Março da Resistência: Memórias que Inspiram a Luta Contra o Racismo

Março é um mês que respira história, luta e resistência. Nele, o tempo parece se dobrar para nos lembrar que a batalha contra o racismo, o preconceito e a discriminação racial não é apenas uma memória distante, mas uma realidade pulsante que exige ação constante. Cada dia deste mês carrega consigo marcos históricos que ecoam as vozes daqueles que, em diferentes épocas e lugares, ergueram-se contra a opressão. São narrativas de dor, mas também de coragem, que nos convocam a refletir sobre o passado e a agir no presente. A luta pela eliminação da discriminação racial não é um evento pontual; é um compromisso diário, uma chama que não pode se apagar.

No Brasil, o dia 19 de março de 1849 marca a Insurreição do Queimado, um dos mais significativos levantes contra a escravidão no Espírito Santo. Nasceu de uma promessa quebrada: a liberdade prometida pelo frei Gregório José Maria de Bene aos escravizados de São José do Queimado. A revolta, porém, foi brutalmente reprimida. Eliziário Rangel, líder do movimento, foi preso, e muitos escravizados foram assassinados com seus corpos lançados na “Lagoa das Almas”. Essa história não é apenas um registro de violência; é um testemunho da resistência negra, um grito que ainda ressoa contra as injustiças.

No dia 14 de março de 1914, nascia Abdias do Nascimento, em Franca, São Paulo. Um homem que se tornou sinônimo de luta e arte. Ator, poeta, escritor, dramaturgo e político, Abdias dedicou sua vida à defesa dos direitos civis e humanos da população negra. Preso durante a ditadura de Getúlio Vargas, ele não se calou. Como deputado federal e senador, apresentou projetos que buscavam combater o racismo e promover a igualdade. Sua trajetória é um farol que ilumina o caminho daqueles que buscam justiça.

Em 7 de março de 1955, nos Estados Unidos, cerca de 600 pessoas marcharam de Selma a Montgomery, no Alabama, em uma das mais emblemáticas Marchas pelos Direitos Civis. Era um protesto contra a negação de direitos básicos à população negra, um ato de coragem que mudou os rumos da história. Já em 21 de março de 1960, na África do Sul, o massacre de Sharpeville chocou o mundo. Tropas do exército abriram fogo contra manifestantes negros desarmados, matando 69 e ferindo 180. Eles protestavam contra a Lei do Passe, que restringia seus movimentos e os reduzia a números em uma caderneta. Em memória às vítimas, a ONU instituiu o dia 21 de março como o Dia Internacional pela Eliminação da Discriminação Racial.

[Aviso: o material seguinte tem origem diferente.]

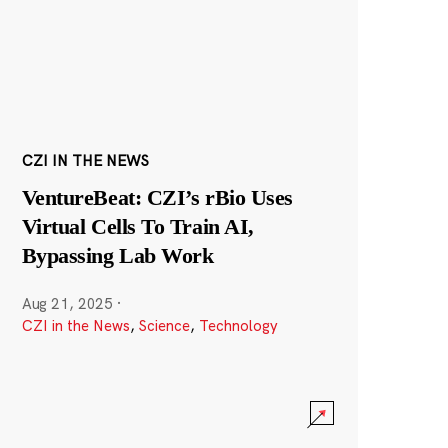
CZI IN THE NEWS
VentureBeat: CZI’s rBio Uses
Virtual Cells To Train AI,
Bypassing Lab Work
Aug 21, 2025
·
CZI in the News
,
Science
,
Technology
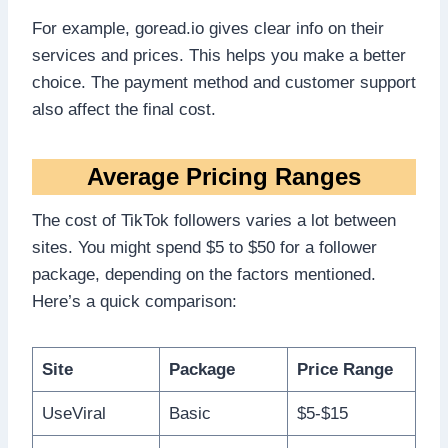
For example, goread.io gives clear info on their
services and prices. This helps you make a better
choice. The payment method and customer support
also affect the final cost.
Average Pricing Ranges
The cost of TikTok followers varies a lot between
sites. You might spend $5 to $50 for a follower
package, depending on the factors mentioned.
Here’s a quick comparison:
Site
Package
Price Range
UseViral
Basic
$5-$15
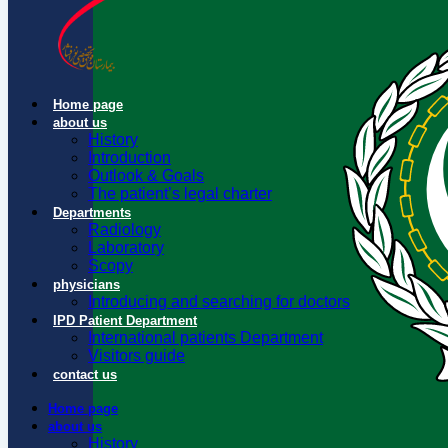
Home page
about us
History
Introduction
Outlook & Goals
The patient’s legal charter
Departments
Radiology
Laboratory
Scopy
physicians
Introducing and searching for doctors
IPD Patient Department
International patients Department
Visitors guide
contact us
Home page
about us
History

No Brasil, o mesmo dia, 21 de março, ganhou outro significado em 1997, quando Zumbi dos Palmares foi incluído na galeria dos heróis nacionais. Zumbi, símbolo da resistência negra e da luta pela dignidade humana, representa a força de um povo que não se rende. Recentemente, o Senado Federal também reconheceu João Paulo de Oliveira, o João do Pulo, medalhista olímpico e deputado estadual, como herói nacional, reforçando a importância de celebrar figuras negras que inspiram gerações.

Março nos convida a olhar para trás não para nos paralisar, mas para nos impulsionar. Cada data, cada nome, cada história é um chamado à ação. A discriminação racial não é um fantasma do passado; é uma sombra que ainda nos persegue, manifestando-se em olhares, palavras e estruturas. Eliminá-la exige mais do que memória; exige mobilização, educação e empatia. Que as almas da Lagoa, os passos de Selma, os gritos de Sharpeville e a resistência de Zumbi nos lembrem que a luta é contínua. Que Abdias do Nascimento e João do Pulo nos inspirem a construir um futuro onde a cor da pele não defina o valor de uma vida. Que este mês, e todos os dias, sejam de reflexão, mas também de ação. Porque a luta contra o racismo não é apenas um dever; é um ato de amor à humanidade.